▶ [TASK PROMPT] Lines with "brown" in the entries below: count them and reply with the number alone.

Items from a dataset
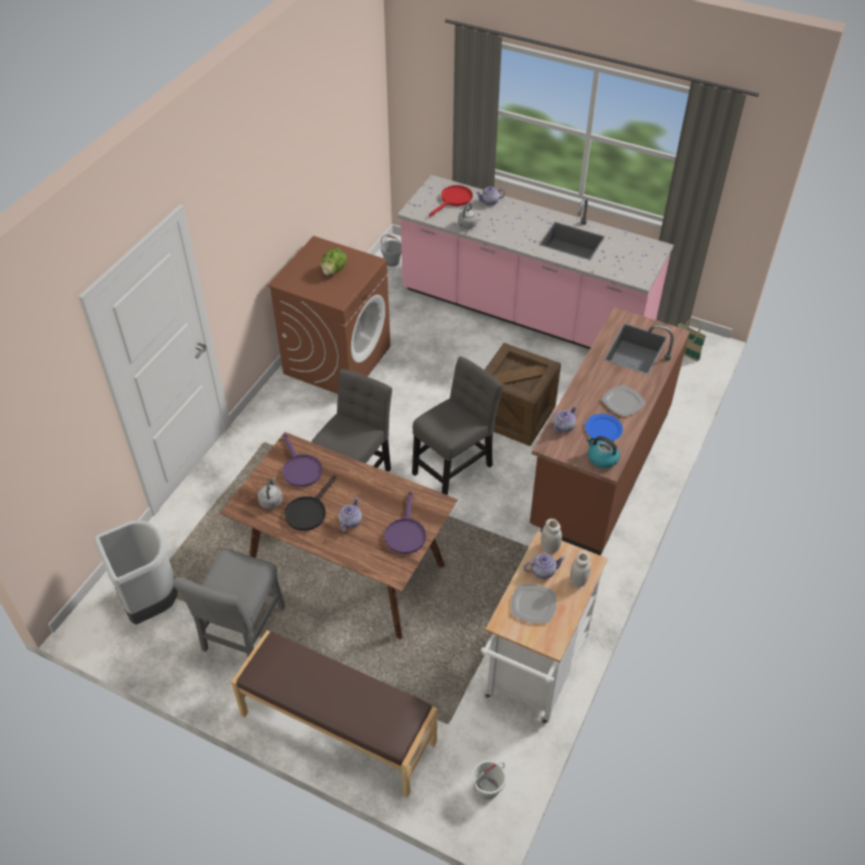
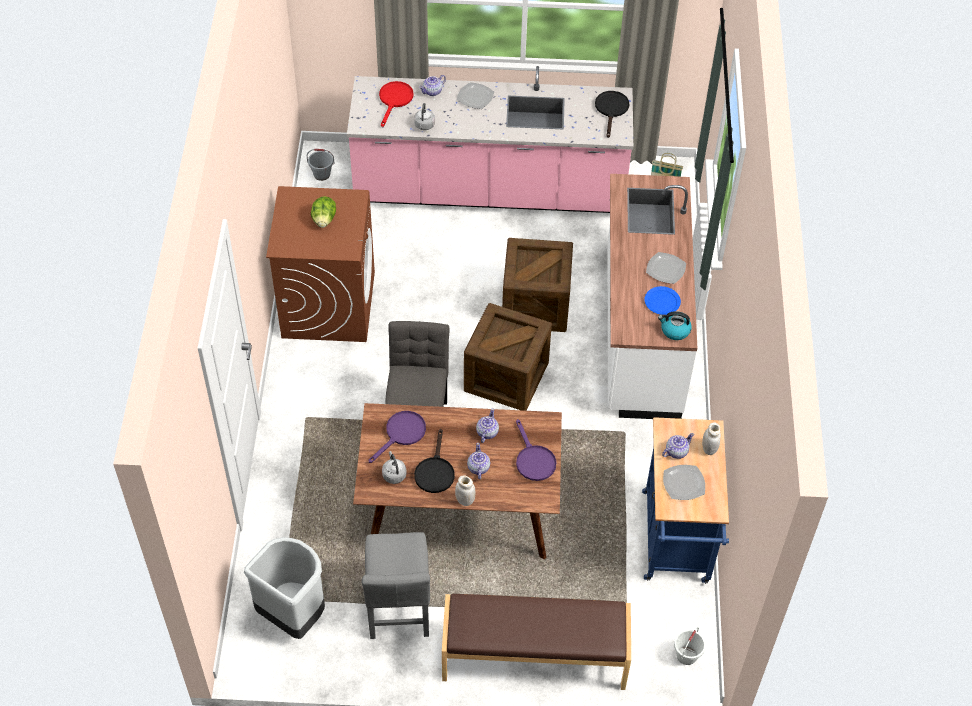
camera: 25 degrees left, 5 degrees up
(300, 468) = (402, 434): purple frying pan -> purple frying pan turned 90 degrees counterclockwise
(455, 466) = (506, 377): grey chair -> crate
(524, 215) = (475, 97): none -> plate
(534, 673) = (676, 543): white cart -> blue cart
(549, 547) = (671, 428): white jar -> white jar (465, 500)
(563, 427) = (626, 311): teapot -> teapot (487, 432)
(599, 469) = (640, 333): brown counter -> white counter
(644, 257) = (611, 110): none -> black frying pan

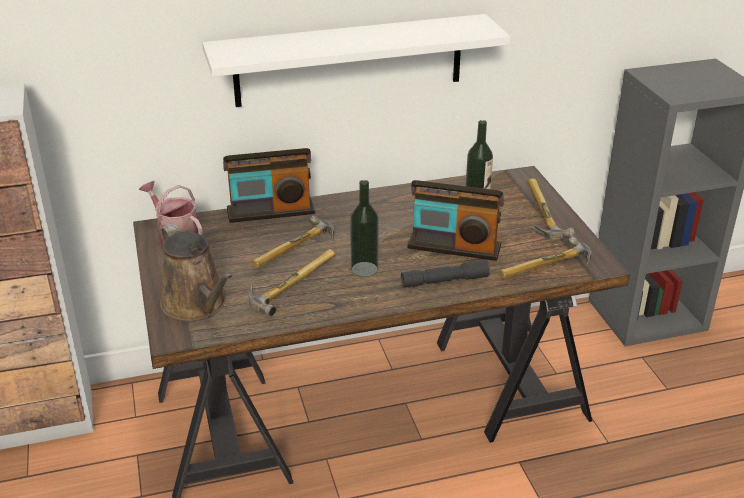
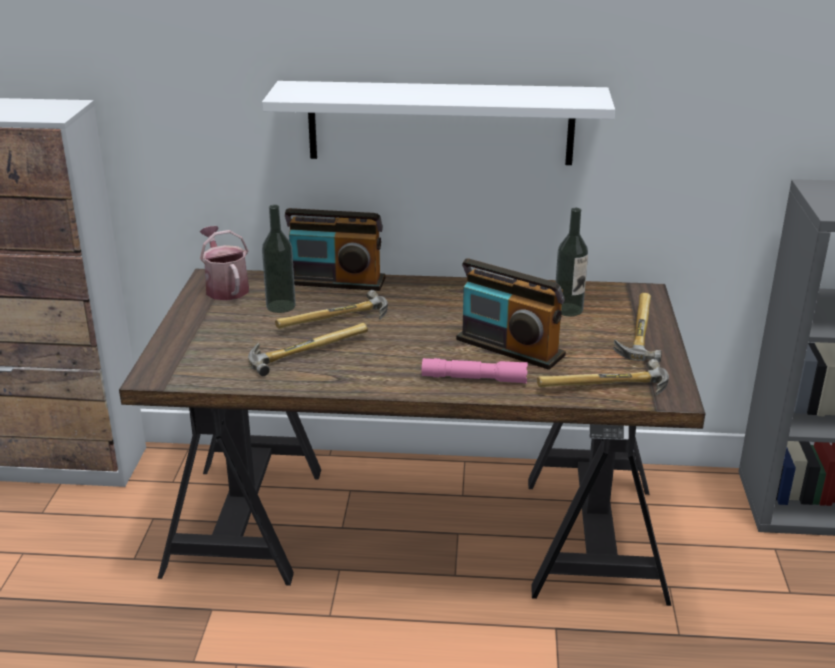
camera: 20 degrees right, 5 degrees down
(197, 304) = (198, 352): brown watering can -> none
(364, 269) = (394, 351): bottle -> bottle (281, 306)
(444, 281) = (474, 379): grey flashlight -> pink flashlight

▶ [WRITTEN RESPONSE] 2